Top of Document excerpt

Beware of the Wiggles
When examining individual spectra from spaxels near bright point sources, the authors noticed apparent oscillations or wiggles (the blue spectrum in Figure 2). These wiggles are a result of spatial undersampling, which occurs when the pixel on the detector sensor does not capture enough photons, and are inherent to the datacube construction process. Although these wiggles would disappear when looking at the integrated spectrum (the sum of spectra of several spaxels), they become significant when analyzing the single-spaxel spectra. This is particularly important for untangling the fluxes from a point source that overlaps with extended emission, such as the QSO and its close environment in this case. Currently, there is no correction for this effect on the JWST/NIRSpec data pipeline.
To remove the wiggles present in the single-spaxel spectra, the authors developed a new technique that involves modeling them with sinusoidal functions and subtracting them from the spectra. Upon doing so, they found that the frequency of the wiggles changes smoothly as a function of the wavelength (see Figure 2). This correction has allowed for a more precise spatial analysis of the underlying extended emission surrounding LBQS 0302-0019, which in turn led the authors to discover five previously unknown companions.
The New Jils on the QSO Block
After correcting for the wiggles, the authors subtracted the bright emission from the QSO to reveal the fainter ionized gas emission hiding beside it. To derive the kinematic and physical properties of the ionized gas, the spectrum of each spaxel was modeled (or “fitted”) with multiple Gaussian distributions. This spaxel-by-spaxel spectrum modeling also enabled the construction of brightness distribution channel maps, similar to the one shown in the left panel of Figure 1. From these brightness distribution maps, the authors identified multiple clumps and irregular structures within the close surroundings of LBQS 0302-0019 (Figure 3).
LBQS 0302-0019 has been one of the go-to objects to study the intergalactic medium properties, especially due to its high redshift and high brightness. In 2018, a group led by an astronomer at Max-Planck-Institut für Astronomie (who is also one of the authors of today’s bite paper) serendipitously discovered a point-like source with high-ionization narrow emission lines within the immediate environment of LBQS 0302-0019. They named this source Jil, the Klingon word for neighbor. The group argued that the emission of Jil is best explained as an obscured AGN, which made LBQS 0302-0019 one of the few detected dual AGNs systems. Then in 2021, the group identified three additional Jils within the close environment of LBQS 0302-0019 by combining the archival and newly obtained observational data. Their analysis further confirmed that Jils are indeed obscured AGNs, and these four are associated with LBQS 0302-0019, based on the distance, mass and age calculation.

Bottom of Document excerpt

• Tasks
1: Answer these questions from the LBQS 0302-0019 passage:
(a) What functions did the authors use to model the wiggles?
(b) What does the Klingon word "Jil" mean?
(c) In what year were three additional Jils identified?
2: From the LBQS 0302-0019 passage, copy the part that opens with "The New Jils" and closes with "0302-0019 (Figure 3).", switching "Gaussian distributions" to "Lorentzian profiles".
These lines have no connection to the LBQS 0302-0019 passage.

Top of Data under study

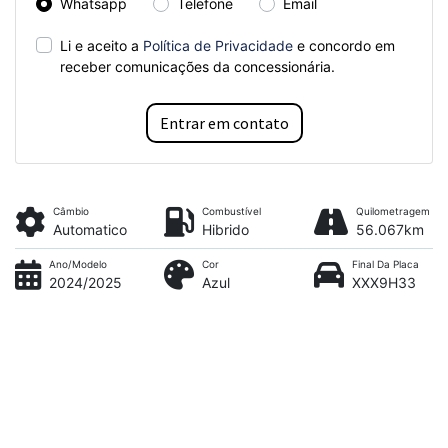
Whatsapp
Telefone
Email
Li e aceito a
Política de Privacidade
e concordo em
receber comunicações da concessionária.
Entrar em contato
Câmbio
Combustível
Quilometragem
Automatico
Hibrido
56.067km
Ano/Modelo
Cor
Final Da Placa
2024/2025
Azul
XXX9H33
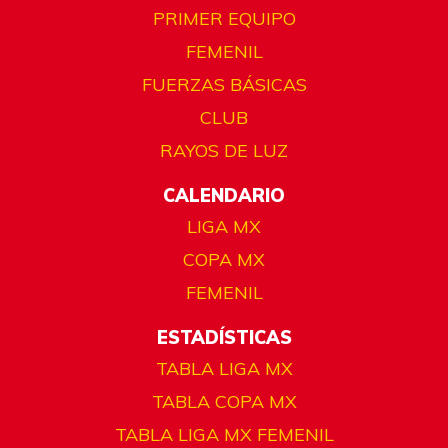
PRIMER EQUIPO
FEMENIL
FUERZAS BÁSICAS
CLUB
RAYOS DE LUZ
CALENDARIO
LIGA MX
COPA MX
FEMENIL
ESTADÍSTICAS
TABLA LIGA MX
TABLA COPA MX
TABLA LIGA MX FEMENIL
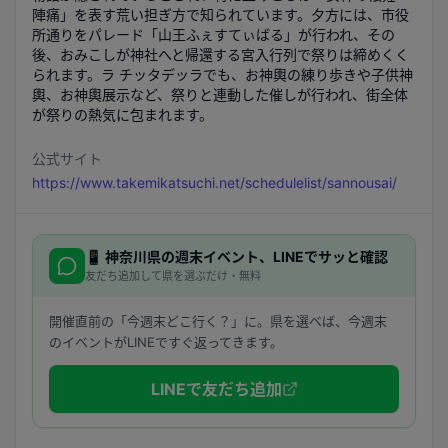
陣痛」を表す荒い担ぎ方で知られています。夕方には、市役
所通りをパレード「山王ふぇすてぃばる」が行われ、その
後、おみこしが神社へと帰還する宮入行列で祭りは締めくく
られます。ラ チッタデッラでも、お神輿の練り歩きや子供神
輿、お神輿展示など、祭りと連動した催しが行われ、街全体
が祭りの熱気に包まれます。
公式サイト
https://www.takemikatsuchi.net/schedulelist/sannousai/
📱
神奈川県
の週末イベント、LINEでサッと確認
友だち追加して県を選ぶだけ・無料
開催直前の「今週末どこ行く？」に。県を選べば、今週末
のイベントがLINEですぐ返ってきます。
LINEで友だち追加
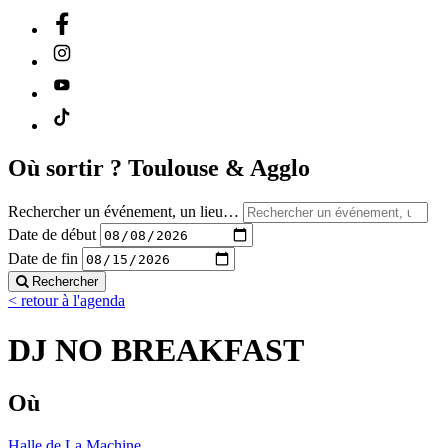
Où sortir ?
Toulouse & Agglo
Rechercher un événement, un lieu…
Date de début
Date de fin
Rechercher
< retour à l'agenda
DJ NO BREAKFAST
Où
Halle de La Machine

Bottom of Data under study
Top of Data under study

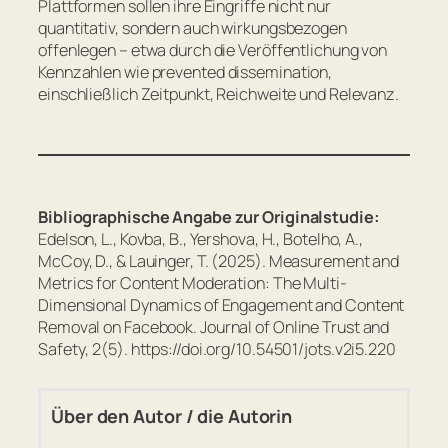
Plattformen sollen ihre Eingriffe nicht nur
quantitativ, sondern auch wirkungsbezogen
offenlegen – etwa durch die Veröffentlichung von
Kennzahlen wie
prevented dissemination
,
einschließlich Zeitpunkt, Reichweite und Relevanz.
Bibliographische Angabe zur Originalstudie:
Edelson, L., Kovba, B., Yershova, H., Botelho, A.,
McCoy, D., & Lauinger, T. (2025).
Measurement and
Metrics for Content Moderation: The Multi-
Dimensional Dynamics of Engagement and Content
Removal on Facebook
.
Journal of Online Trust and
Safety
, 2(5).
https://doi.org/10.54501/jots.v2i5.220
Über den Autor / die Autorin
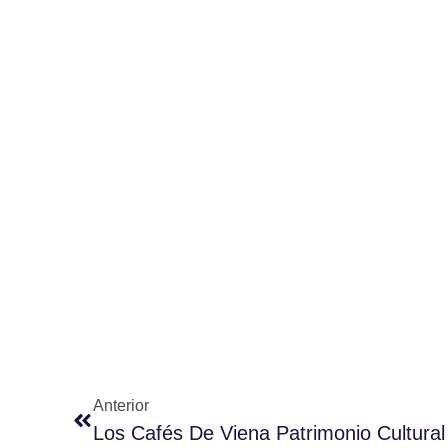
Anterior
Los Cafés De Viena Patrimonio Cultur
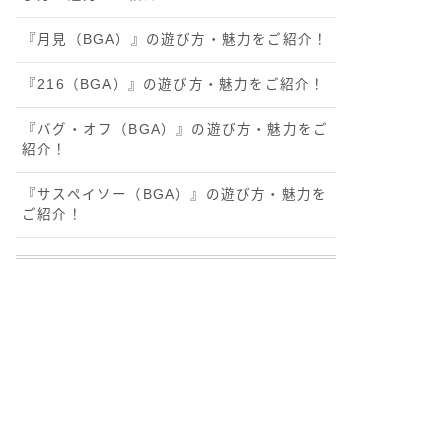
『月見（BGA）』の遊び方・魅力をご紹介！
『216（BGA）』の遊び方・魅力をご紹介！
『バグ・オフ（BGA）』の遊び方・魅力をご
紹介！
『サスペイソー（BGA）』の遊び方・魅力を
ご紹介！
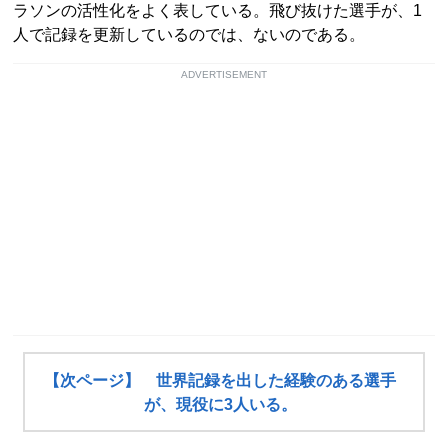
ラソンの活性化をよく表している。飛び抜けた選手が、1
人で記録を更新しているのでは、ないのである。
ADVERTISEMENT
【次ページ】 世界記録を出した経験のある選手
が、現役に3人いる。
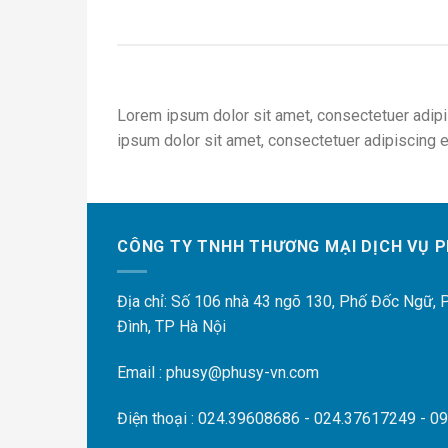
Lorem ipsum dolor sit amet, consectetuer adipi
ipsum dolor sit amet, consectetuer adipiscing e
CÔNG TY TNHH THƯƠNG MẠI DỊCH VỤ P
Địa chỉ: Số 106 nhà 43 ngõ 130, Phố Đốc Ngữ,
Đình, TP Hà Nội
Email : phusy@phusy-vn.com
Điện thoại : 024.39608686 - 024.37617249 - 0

Bottom of Data under study
Top of Data under study

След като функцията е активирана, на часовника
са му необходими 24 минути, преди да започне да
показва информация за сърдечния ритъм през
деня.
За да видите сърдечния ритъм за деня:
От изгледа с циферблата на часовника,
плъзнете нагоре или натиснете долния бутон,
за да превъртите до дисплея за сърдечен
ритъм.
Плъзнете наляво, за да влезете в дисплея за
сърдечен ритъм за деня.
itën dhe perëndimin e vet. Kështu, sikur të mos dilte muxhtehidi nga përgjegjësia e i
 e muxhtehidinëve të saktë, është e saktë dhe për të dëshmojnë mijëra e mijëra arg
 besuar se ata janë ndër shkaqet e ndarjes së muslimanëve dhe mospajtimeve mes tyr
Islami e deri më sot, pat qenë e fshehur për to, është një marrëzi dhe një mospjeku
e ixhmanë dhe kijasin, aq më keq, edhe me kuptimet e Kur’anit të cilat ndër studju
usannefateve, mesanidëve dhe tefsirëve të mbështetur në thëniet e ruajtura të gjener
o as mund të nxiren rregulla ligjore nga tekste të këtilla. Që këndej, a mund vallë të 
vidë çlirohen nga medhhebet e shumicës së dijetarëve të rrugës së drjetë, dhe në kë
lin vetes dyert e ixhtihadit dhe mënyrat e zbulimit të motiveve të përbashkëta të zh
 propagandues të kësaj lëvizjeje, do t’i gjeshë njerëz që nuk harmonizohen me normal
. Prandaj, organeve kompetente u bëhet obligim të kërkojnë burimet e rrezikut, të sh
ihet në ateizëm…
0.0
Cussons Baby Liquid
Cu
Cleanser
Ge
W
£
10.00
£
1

Bottom of Data under study

• Responses for each task
1:
(a) Sinusoidal functions
(b) Neighbor
(c) 2021

2:
The New Jils on the QSO Block
After correcting for the wiggles, the authors subtracted the bright emission from the QSO to reveal the fainter ionized gas emission hiding beside it. To derive the kinematic and physical properties of the ionized gas, the spectrum of each spaxel was modeled (or “fitted”) with multiple Lorentzian profiles. This spaxel-by-spaxel spectrum modeling also enabled the construction of brightness distribution channel maps, similar to the one shown in the left panel of Figure 1. From these brightness distribution maps, the authors identified multiple clumps and irregular structures within the close surroundings of LBQS 0302-0019 (Figure 3).